Brano da leggere
BALOTELLI L’EDUCAZIONE DI UN CAMPIONE

più facile che l’Inter passi al Nou Camp che Balotelli all’esame di maturità. Il vangelo secondo Mourinho è arrivato ai miracoli, saltando la parabola dei talenti. Sprecarne un altro è atto di resa a una storia già letta troppe volte. Stava cercando di educare l’uomo per far sbocciare il campione, ma ci sono verbi impossibili da coniugare, al tempo presente e con particolari soggetti.

Qui cercheremo di capire perché.

L’educazione di un campione presuppone, anzitutto, che un simile fenomeno si affacci. In quella realtà dilatata che è il nostro condiviso passato si trattava di qualcosa con la frequenza di una cometa.

Dati forniti
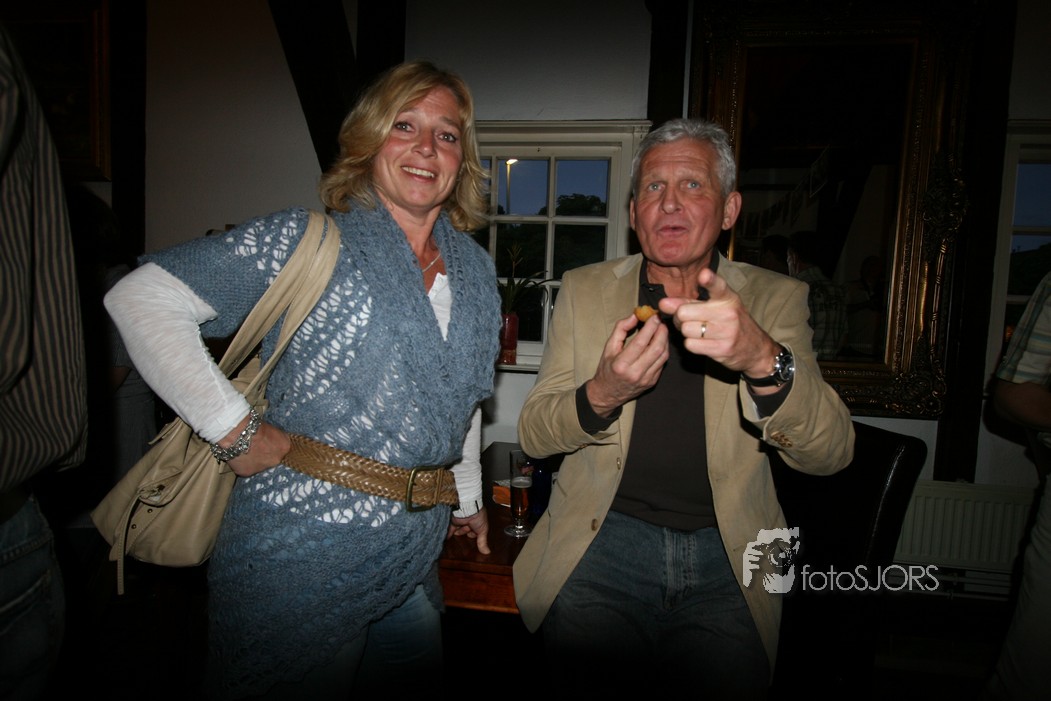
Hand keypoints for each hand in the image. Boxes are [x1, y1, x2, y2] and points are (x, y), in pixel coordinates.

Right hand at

Consegna A
Secondo il brano da leggere, con quale frequenza si presentava un campione nel nostro condiviso passato?
Consegna B
Elenca tutti i nomi propri che compaiono nel brano da leggere.

Soluzione A
Con la frequenza di una cometa.

Soluzione B
Balotelli, Inter, Nou Camp, Mourinho.